(Beginning of Document excerpt)
Both the echoes of women’s voices speaking out against sexual harassment and assault over the decades and the deafening silence of thousands more who suffered quietly for centuries were packed into the national discussion in the last two and a half years. The sentencing of the disgraced Hollywood producer – the first criminal alleged in the spiral of allegations – is a symbolic victory for every single victim¹ of sexual violence in the country. Why should it be for us, considering most victims are not eager actresses trying to break into Hollywood? It marks a milestone in transforming the vicious rape culture that all victims know too well. I’ll discuss why understanding sexual assault and rape as a society is so complicated.²

Rape is like murder, a monstrous act only committed by strangers. You don’t know any murderers. Or if you’re one of the very few people who does know one, you stay the hell away. Murderers aren’t normal people, and neither are rapists. So, the only logical conclusion is that you’re not friends with any rapists, just like how you’re not friends with any murderers. The only flaw in that otherwise perfect line of reasoning is that you know rape victims – a lot of them. 20% of women will be raped in their lifetime.

People’s cognitive dissonance will allow them to be supportive of and even empathize with their friends who are made victims, while still having no trouble believing that their friends who are rapists, are blameless (The rapist didn’t go into the evening with the intention of violating her, after all, and he really is a great friend. He’s loving in his relationships, needs intimacy like everyone else, and is honestly a little misunderstood). The problem with allowing these inconsistent ideas to coexist is that neutral isn’t neutral. Avoiding taking sides, being polite to or continuing friendships with both people, and “staying out of it” – these ideas are fantasies. Miel Bredouw succinctly and eloquently explains why in a tweet from November 2015:

in rape/abuse situations, there is no neutral. you have agency to help. non-action is painful to the victim, unnoticed by the abuser.

Choosing not to take sides sends the victim the indisputable message of having chosen the side of the abuser.

But the complication to my “Rape is like murder” simile is that murder doesn’t parade as some other ubiquitous and innocuous act. Rape can be written off as sex, and the intention behind the act may not even be harmful. A rapist might not acknowledge when they’re committing an act of sexual violence; after all, what they are doing is a pleasant activity that everyone engages in. What’s so violent about it? Murderers know when they’ve killed someone. Left undisturbed, sexual abusers could spend their entire lives believing it was nothing worse than sex. In their TED talk, Tom Stranger speaks alongside his rape victim, Thordis Elva. He reflects on this event, 20 years later:

I disavowed the truth by convincing myself it was sex and not rape. And this is a lie I’ve felt spine-bending guilt for.
(End of Document excerpt)
### Tasks to complete
• a. In the passage on rape culture, what share of women will be raped in their lifetime?
• b. Name every person the passage on rape culture identifies by name.
• c. Recast the paragraph of the passage on rape culture that opens with "But the complication to my" as a bulleted list of its main points.
Rely only on the passage on rape culture when answering.
(Beginning of Material supplied)
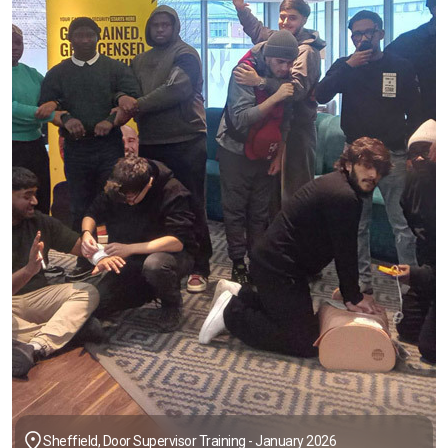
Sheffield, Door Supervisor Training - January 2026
(End of Material supplied)
(Beginning of Material supplied)
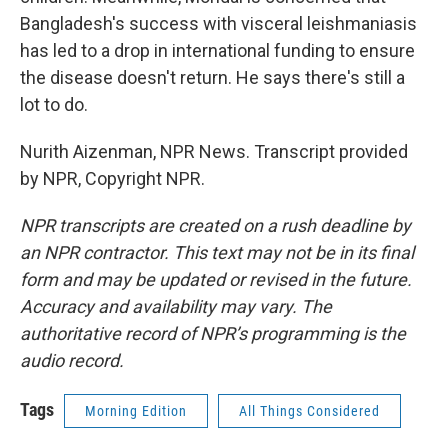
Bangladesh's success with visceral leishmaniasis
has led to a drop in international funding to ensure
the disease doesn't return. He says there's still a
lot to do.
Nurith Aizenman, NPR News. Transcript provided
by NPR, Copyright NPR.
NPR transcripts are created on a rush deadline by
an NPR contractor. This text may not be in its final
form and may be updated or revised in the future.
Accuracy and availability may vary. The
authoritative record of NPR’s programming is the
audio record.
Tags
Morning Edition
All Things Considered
(End of Material supplied)
(Beginning of Material supplied)
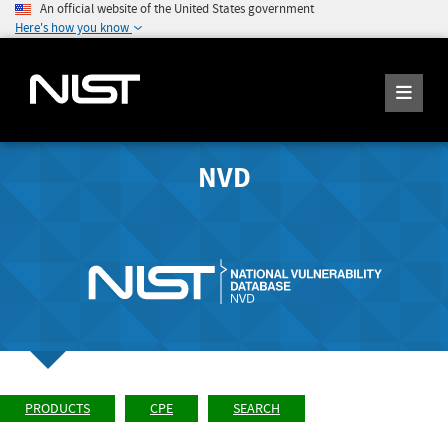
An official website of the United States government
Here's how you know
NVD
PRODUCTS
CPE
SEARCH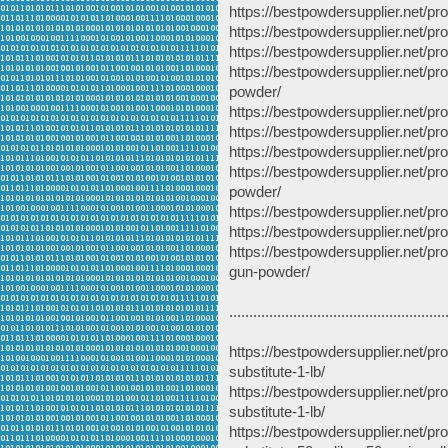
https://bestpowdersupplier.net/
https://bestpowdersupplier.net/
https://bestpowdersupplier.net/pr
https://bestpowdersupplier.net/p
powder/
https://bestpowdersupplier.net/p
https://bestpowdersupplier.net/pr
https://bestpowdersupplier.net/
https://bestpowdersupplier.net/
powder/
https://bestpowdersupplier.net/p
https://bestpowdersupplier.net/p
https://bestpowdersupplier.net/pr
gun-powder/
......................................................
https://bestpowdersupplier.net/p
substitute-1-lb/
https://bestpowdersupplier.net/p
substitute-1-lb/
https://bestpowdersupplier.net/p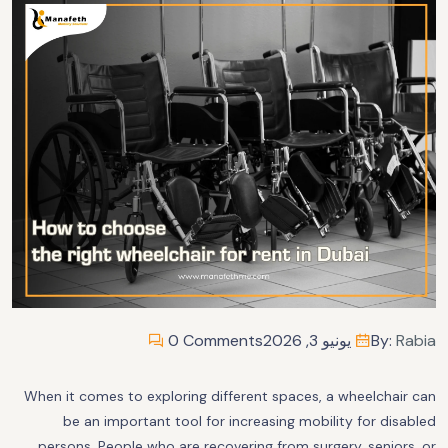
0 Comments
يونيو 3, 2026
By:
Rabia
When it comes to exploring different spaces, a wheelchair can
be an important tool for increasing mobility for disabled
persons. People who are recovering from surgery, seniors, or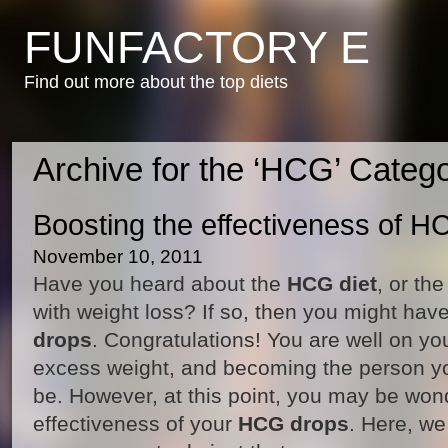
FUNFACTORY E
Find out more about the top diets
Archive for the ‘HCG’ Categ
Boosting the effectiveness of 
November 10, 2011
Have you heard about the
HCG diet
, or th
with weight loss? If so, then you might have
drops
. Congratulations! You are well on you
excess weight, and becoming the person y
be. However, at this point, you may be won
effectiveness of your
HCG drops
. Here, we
(End of Material supplied)
### Problem solutions
• a. 20% of women will be raped in their lifetime.

• b. Miel Bredouw, Tom Stranger, Thordis Elva

• c.
- Unlike murder, rape can pass as an ordinary, harmless act and be written off as sex.
- The intention behind the act may not even be harmful.
- A rapist might not recognize that they are committing sexual violence, since they see it as a pleasant activity everyone engages in.
- Murderers know when they have killed someone, but sexual abusers, left undisturbed, could spend their whole lives believing it was nothing worse than sex.
- In a TED talk, Tom Stranger speaks alongside Thordis Elva, whom he raped, and reflects on the event 20 years later.